*TASK STATEMENT:*
Can you format the material below as a JSON list of strings, with one string per line and blank lines left out? Leave the pictures out of the answer.

━━━ RECORDS FOR PROCESSING

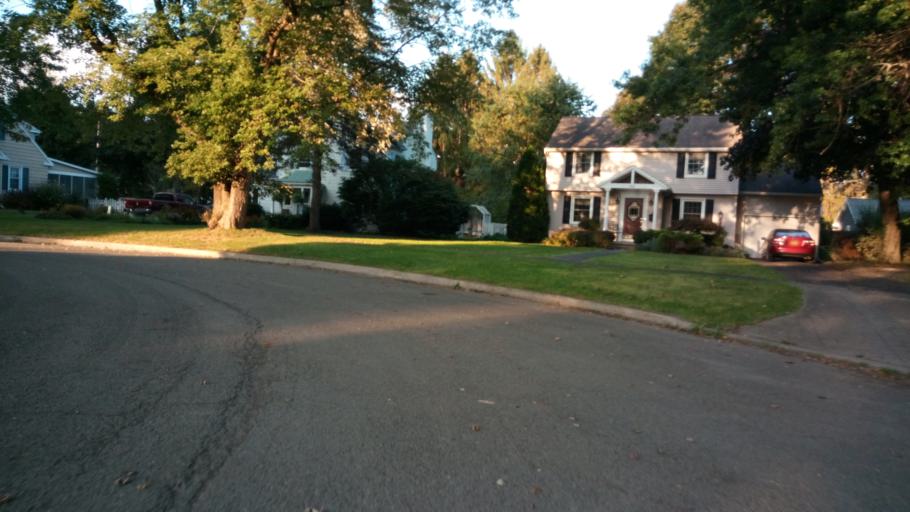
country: US
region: New York
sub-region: Chemung County
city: West Elmira
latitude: 42.0774
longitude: -76.8340
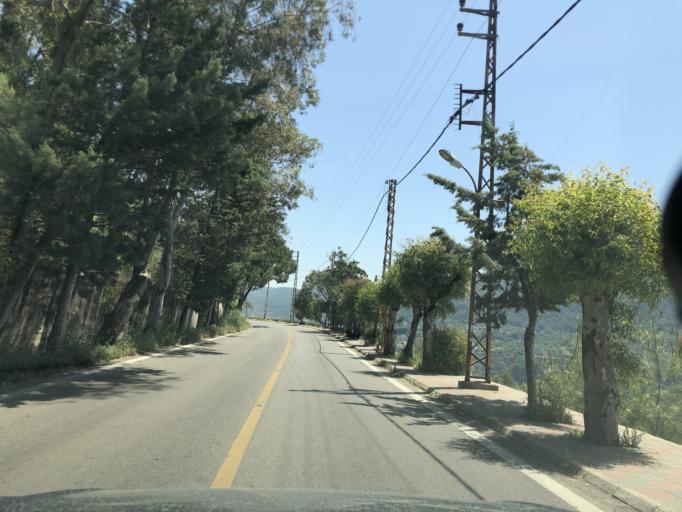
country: LB
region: Mont-Liban
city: Beit ed Dine
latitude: 33.6875
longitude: 35.5237
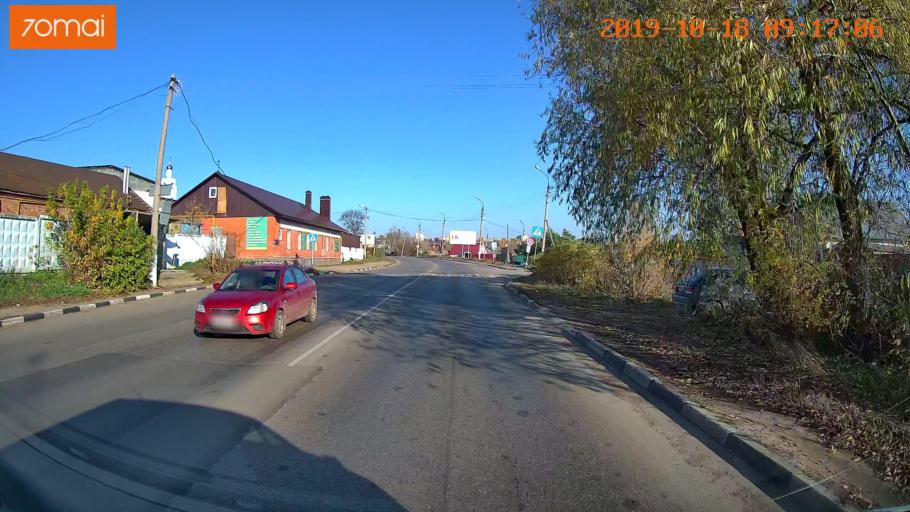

━━━━━━

*OUTPUT FOR THIS EXERCISE:*
[
  "country: US",
  "region: New York",
  "sub-region: Chemung County",
  "city: West Elmira",
  "latitude: 42.0774",
  "longitude: -76.8340",
  "country: LB",
  "region: Mont-Liban",
  "city: Beit ed Dine",
  "latitude: 33.6875",
  "longitude: 35.5237"
]